Eastbourne Gazette
- Type: Weekly newspaper
- Format: Tabloid
- Owner(s): Beckett Newspapers
- Publisher: Johnston Press
- Editor: Peter Austin (journalist)
- Founded: 1859
- Language: English
- Headquarters: Beckett House, 1 Commercial Road, Eastbourne, East Sussex BN21 3XQ.
- Website: http://www.eastbournegazette.co.uk (Link is dead)

= Eastbourne Gazette =

Newspaper

The Eastbourne Gazette, commonly known as just The Gazette, was a weekly tabloid newspaper, printed on Wednesdays and published from 1859 to 2016 in Eastbourne, England.

==History==
The Gazette was the town's first newspaper. Later, the paper was edited and created by Beckett Newspapers, based in Eastbourne, and printed by Johnston Press at their headquarters in Hilsea, Portsmouth. Aleister Crowley once edited a chess column for the paper.
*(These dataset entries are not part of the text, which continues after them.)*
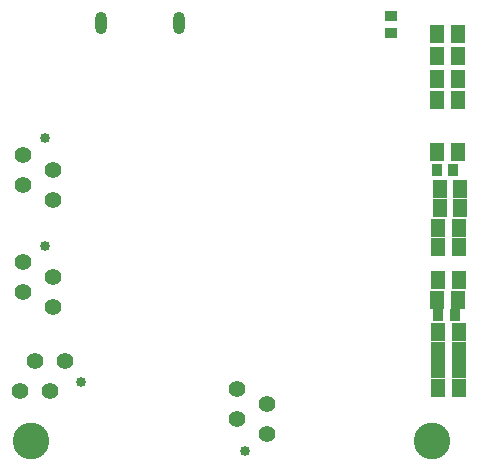
<source format=gbr>
%TF.GenerationSoftware,Altium Limited,Altium Designer,22.10.1 (41)*%
G04 Layer_Color=16711935*
%FSLAX45Y45*%
%MOMM*%
%TF.SameCoordinates,D05D0B53-96FE-4429-BDD9-0FAE6AB67A8C*%
%TF.FilePolarity,Negative*%
%TF.FileFunction,Soldermask,Bot*%
%TF.Part,Single*%
G01*
G75*
%TA.AperFunction,ConnectorPad*%
%ADD59R,1.25000X1.57000*%
%TA.AperFunction,SMDPad,CuDef*%
%ADD60R,1.09000X0.91000*%
%ADD61R,0.91000X1.09000*%
%TA.AperFunction,ComponentPad*%
%ADD62C,1.40000*%
%ADD63C,0.85000*%
%TA.AperFunction,WasherPad*%
%ADD64C,3.10000*%
%TA.AperFunction,SMDPad,CuDef*%
%ADD65C,3.10000*%
%TA.AperFunction,ComponentPad*%
%ADD66O,1.00000X1.90000*%
D59*
X3920002Y3559998D02*
D03*
X3744001D02*
D03*
X3928002Y1949999D02*
D03*
X3752001D02*
D03*
X3928000Y750000D02*
D03*
X3752000D02*
D03*
X3752001Y910002D02*
D03*
X3928002D02*
D03*
X3752001Y1070000D02*
D03*
X3928002D02*
D03*
X3752001Y1230002D02*
D03*
X3928002D02*
D03*
X3742001Y1499999D02*
D03*
X3918002D02*
D03*
X3752001Y1669999D02*
D03*
X3928002D02*
D03*
X3752001Y2110001D02*
D03*
X3928002D02*
D03*
X3762001Y2279998D02*
D03*
X3938002D02*
D03*
X3762001Y2440000D02*
D03*
X3938002D02*
D03*
X3742001Y2750000D02*
D03*
X3918002D02*
D03*
X3744001Y3750000D02*
D03*
X3920002D02*
D03*
X3744001Y3190001D02*
D03*
X3920002D02*
D03*
X3744001Y3370001D02*
D03*
X3920002D02*
D03*
D60*
X3350000Y3762002D02*
D03*
Y3900000D02*
D03*
D61*
X3890000Y1370000D02*
D03*
X3752002D02*
D03*
X3877998Y2600000D02*
D03*
X3740000D02*
D03*
D62*
X2297498Y616500D02*
D03*
Y362500D02*
D03*
X2043498Y743500D02*
D03*
Y489500D02*
D03*
X491999Y2600000D02*
D03*
X237999Y2727000D02*
D03*
Y2473000D02*
D03*
X491999Y2346000D02*
D03*
X587500Y982500D02*
D03*
X333500D02*
D03*
X206500Y728500D02*
D03*
X460500D02*
D03*
X237999Y1817000D02*
D03*
X491999Y1690000D02*
D03*
X237999Y1563000D02*
D03*
X491999Y1436000D02*
D03*
D63*
X2117498Y222500D02*
D03*
X417999Y2867000D02*
D03*
X727500Y802500D02*
D03*
X417999Y1957000D02*
D03*
D64*
X299999Y299999D02*
D03*
X3699998D02*
D03*
D65*
X299999D02*
D03*
D66*
X894999Y3842502D02*
D03*
X1554998D02*
D03*
%TF.MD5,c583d3dd3eab8c78d49ef0f30eb1b7b6*%
M02*

</source>
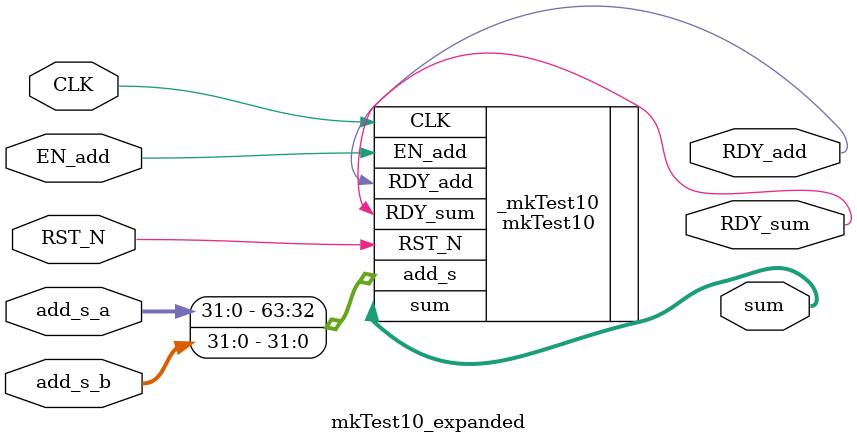
<source format=v>
module mkTest10_expanded (
    CLK,
    RST_N,
    RDY_add,
    EN_add,
    add_s_a,
    add_s_b,
    RDY_sum,
    sum );

  input CLK;
  input RST_N;

  // ====================
  // Method = add
  //   ready  => RDY_add                1   Bit#(1)
  //   enable => EN_add                 1   Bit#(1)
  //   input  => add_s                 64   Test10::TS
  output  RDY_add;
  input  EN_add;
  input  [ 31 : 0 ] add_s_a;
  input  [ 31 : 0 ] add_s_b;

  // ====================
  // Method = sum
  //   ready  => RDY_sum                1   Bit#(1)
  //   result => sum                   32   Int#(32)
  output  RDY_sum;
  output  [ 31 : 0 ] sum;


  wire   RDY_add;
  wire   RDY_sum;
  wire   [ 31 : 0 ] sum;

  mkTest10 _mkTest10 ( 
   .CLK( CLK ),
   .RST_N( RST_N ),
   .RDY_add( RDY_add ),
   .EN_add( EN_add ),
   .add_s( { add_s_a,add_s_b } ),
   .RDY_sum( RDY_sum ),
   .sum( sum )
  );

endmodule


</source>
From September 2015 until its closure it relaunched itself briefly as a free broadsheet.

==Sister newspaper==
The Gazette also had a sister newspaper, owned by Beckett Newspapers, called the Eastbourne Herald. The Herald is printed on a Friday and is more expensive than the Gazette. Eastbourne was one of the few remaining towns in the UK which had a midweek paid-for newspaper as well as an end-of-week title until the Gazette published its final issue in late 2016 and merged with the Herald.